## Selected extract
★ ★ ★ ★

Though critical to operations, chief financial officers are finding new roles or retiring at a blistering pace. What that means to firms.

Rewriting corporate budgets seemingly daily. Bargaining with banks over broken loan covenants. Answering constant calls from investors and board directors. And, in extreme cases, figuring out how to make payroll. All while working with no colleagues around. Is it any wonder now that so many chief financial officers have recently said, “It’s time to do something else”?

The number of CFOs—usually the second in command at a corporation—who are leaving their current job or looking for something new has surged over the summer. In just one week in early August, the high-profile CFOs at General Motors, Cisco Systems, and Avis Budget Group announced they were departing. According to one survey, 80 finance chiefs of S&P 500- or Fortune 500-listed firms left their positions through the start of August, compared with 84 at this point last year–a remarkable figure, experts say, because there was a period of about six weeks during the spring when there were almost no CFO changes.

It’s a trend that experts believe will likely continue as the pandemic continues to disrupt the finances of organizations in every industry everywhere. “This crisis will create a demand for radical, creative thinking that has often been lacking from finance leaders,” says Beau Lambert, a Korn Ferry senior client partner in the firm’s Financial Officers practice.

★ ★ ★ ★

## Records

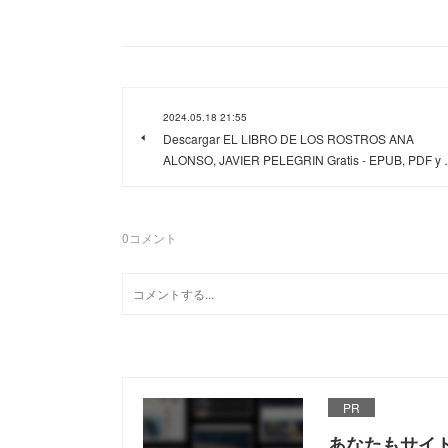
2024.05.18 21:55
Descargar EL LIBRO DE LOS ROSTROS ANA
ALONSO, JAVIER PELEGRIN Gratis - EPUB, PDF y
0
コメント
PR
あなたもサイ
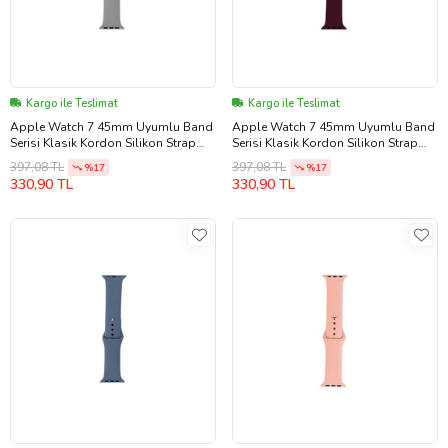
Kargo ile Teslimat
Kargo ile Teslimat
Apple Watch 7 45mm Uyumlu Band
Apple Watch 7 45mm Uyumlu Band
Serisi Klasik Kordon Silikon Strap
Serisi Klasik Kordon Silikon Strap
Kayış (Açık Mavi)
Kayış (Şarap)
397,08 TL
397,08 TL
%17
%17
330,90 TL
330,90 TL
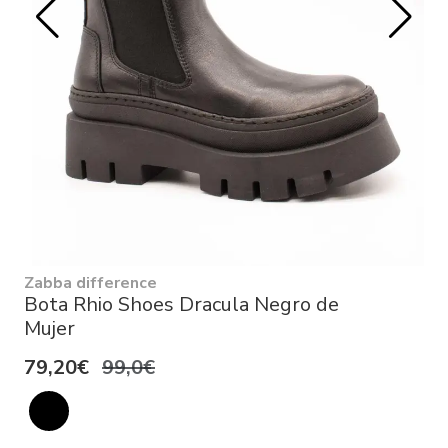
Zabba difference
Bota Rhio Shoes Dracula Negro de
Mujer
79,20€
99,0€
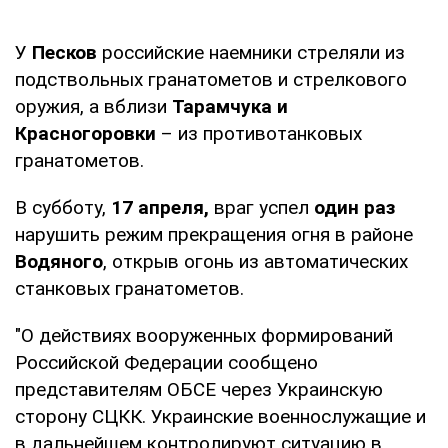
У
Песков
российские наемники стреляли из
подствольных гранатометов и стрелкового
оружия, а вблизи
Тарамчука и
Красногоровки
– из противотанковых
гранатометов.
В субботу,
17 апреля,
враг успел
один раз
нарушить режим прекращения огня в районе
Водяного
, открыв огонь из автоматических
станковых гранатометов.
"О действиях вооруженных формирований
Российской Федерации сообщено
представителям ОБСЕ через Украинскую
сторону СЦКК. Украинские военнослужащие и
в дальнейшем контролируют ситуацию в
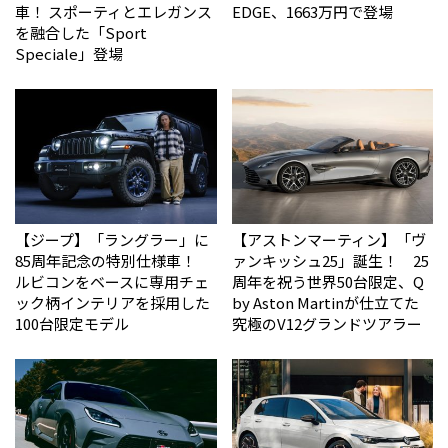
車！ スポーティとエレガンス
EDGE、1663万円で登場
を融合した「Sport
Speciale」登場
【ジープ】「ラングラー」に
【アストンマーティン】「ヴ
85周年記念の特別仕様車！
ァンキッシュ25」誕生！ 25
ルビコンをベースに専用チェ
周年を祝う世界50台限定、Q
ック柄インテリアを採用した
by Aston Martinが仕立てた
100台限定モデル
究極のV12グランドツアラー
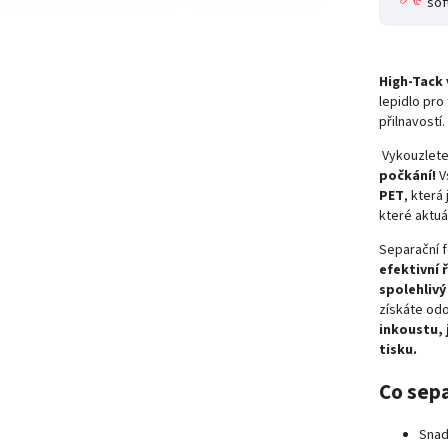
sof
High-Tack 
lepidlo pro
přilnavostí.
Vykouzlete
počkání!
V
PET
, která
které aktu
Separační f
efektivní 
spolehliv
získáte odo
inkoustu,
tisku.
Co sepa
Snad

★ ★ ★ ★

## Exercise instructions
1 - In the piece on departing CFOs, rewrite the passage that starts with "It’s a trend" and ends with "the firm’s Financial Officers practice.", replacing "pandemic" with "recession".
2 - According to the piece on departing CFOs, why do experts call the 80 finance-chief departures through early August remarkable?

## Solution list
1 -
It’s a trend that experts believe will likely continue as the recession continues to disrupt the finances of organizations in every industry everywhere. “This crisis will create a demand for radical, creative thinking that has often been lacking from finance leaders,” says Beau Lambert, a Korn Ferry senior client partner in the firm’s Financial Officers practice.

2 - The 80 departures came close to the 84 at the same point the year before, even though there was a stretch of about six weeks in the spring with almost no CFO changes.